To assert jurisdiction over an out-of-state parent . . . based on the forum contacts of its subsidiary requires rather special circumstances . . . . See Donatelli v. National Hockey League, 893 F.2d 459, 466 (1st Cir. 1990) (subsidiary's contacts with forum state apply derivatively to parent company . . . "where the parent is exercising unusual hegemony over the subsidiary's operations . . .") (emphasis added).

[ Pathe, supra, 955 F.2d at 96.]

In Sammons, supra, the court held that a parent holding company "is not subject to personal jurisdiction based solely on the independent activities of its wholly-owned subsidiary even where the parent exercises general executive responsibility for the operations of the subsidiary and reviews its major policy decisions." Sammons, supra, 253 Cal. Rptr. at 264-65.

Likewise in Lucas, supra, applying New Jersey law, the Court of Appeals for the Third Circuit held that the New Jersey contacts of a subsidiary corporation will not be imputed to its parent corporation for jurisdictional purposes unless the subsidiary is "merely the alter ego or agent" of the parent and unless the "independence of the separate corporate entities was disregarded." Lucas, supra, 666 F.2d at 806.

Pfundstein's reliance on Stratagem, supra, is misplaced. The factors taken into consideration by the court there are similar to those in Southmark, supra, and support Omnicom's position, not that of Pfundstein. Included are common ownership, financial dependency, interference with a subsidiary's selection of personnel, disregard of corporate formalities, and control over a subsidiary's marketing and operational policies. Stratagem, supra, 153 F.R.D. at 546. In short, all of the cases resound a single theme: "Judicial jurisdiction over a subsidiary corporation will give the state judicial jurisdiction over the parent corporation if the parent so controls and dominates the subsidiary as in effect to disregard the latter's independent corporate existence." Restatement (Second) of Conflicts of Laws, § 52 comment b (1969). Unicon, supra, 137 N.J. Super. at 402. See also Moon Carrier v. Reliance Ins. Co., 153 N.J. Super. 312, 323, 379 A.2d 517 (Law Div. 1977).
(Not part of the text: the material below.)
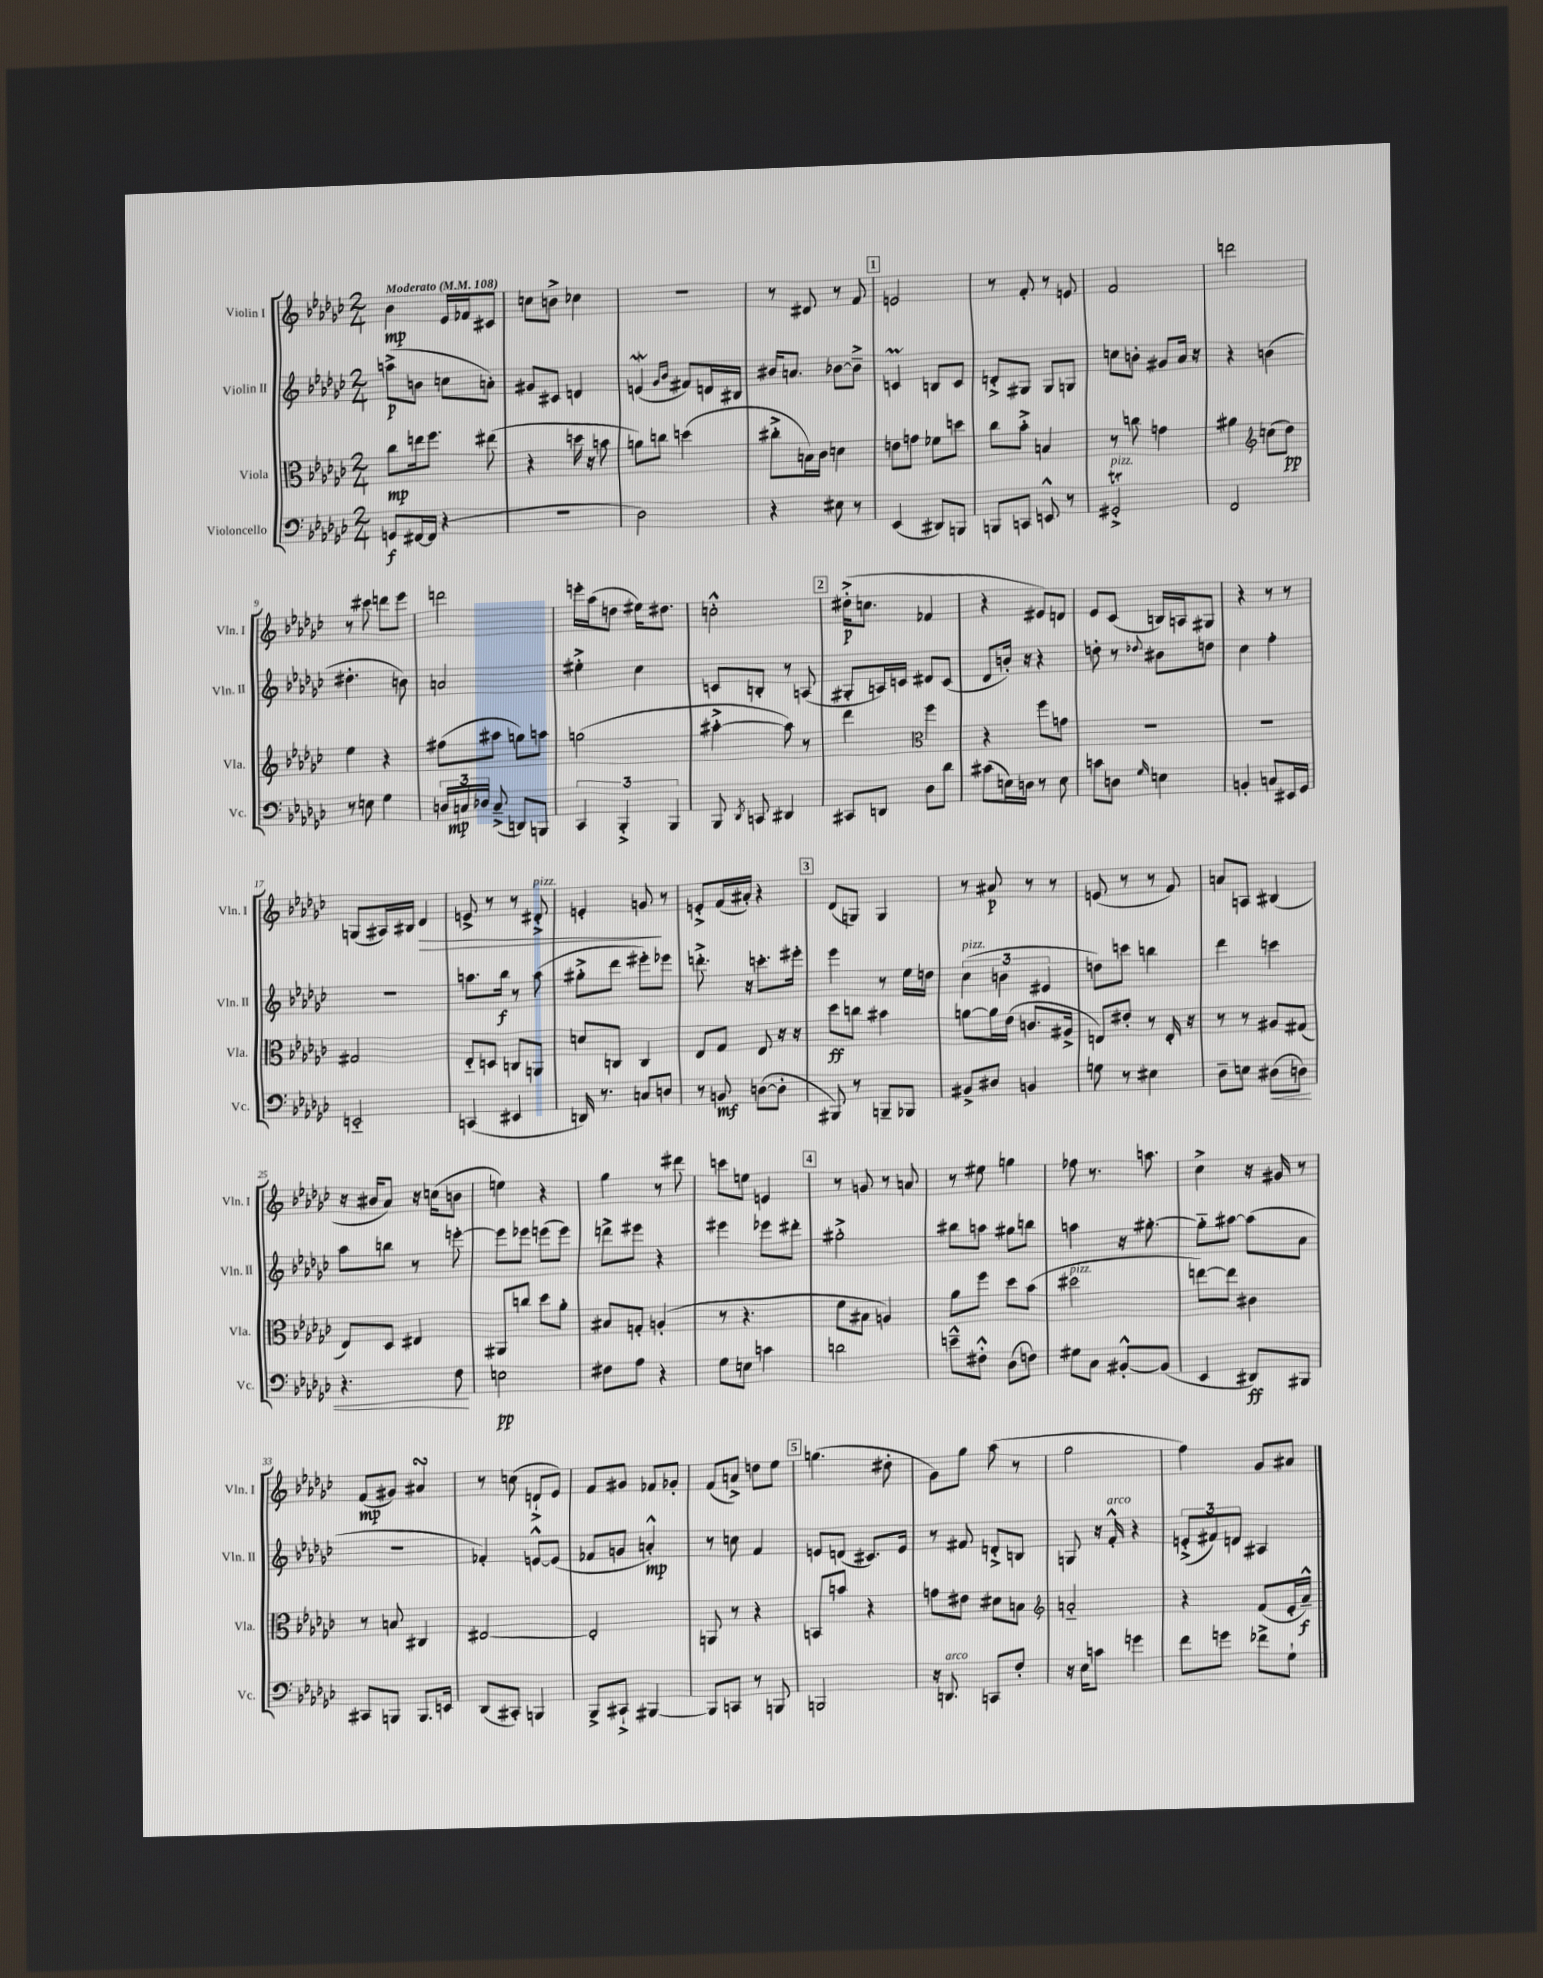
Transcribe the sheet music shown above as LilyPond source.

Here, it is undisputed that all of Omnicom's subsidiaries (a) keep their own books and bank accounts; (b) file their own income tax returns; (c) are managed by their own boards of directors; (d) make their own personnel, marketing and management decisions; (e) direct their own day-to-day operations; and (f) otherwise operate as independent companies. While Pfundstein posits the legal Conclusion that Omnicom "controls the operations of the subsidiaries," even he acknowledges that the subsidiaries are given "fairly wide discretion" in meeting the profitability targets Omnicom sets. Omnicom simply does not exercise unusual hegemony over its subsidiaries, or dominate and control them so as to, in effect, disregard their independent corporate existence. As such, the contacts of the subsidiaries cannot be imputed to Omnicom and no general jurisdiction theory is viable.

Reversed and remanded for the entry of an order dismissing the complaint.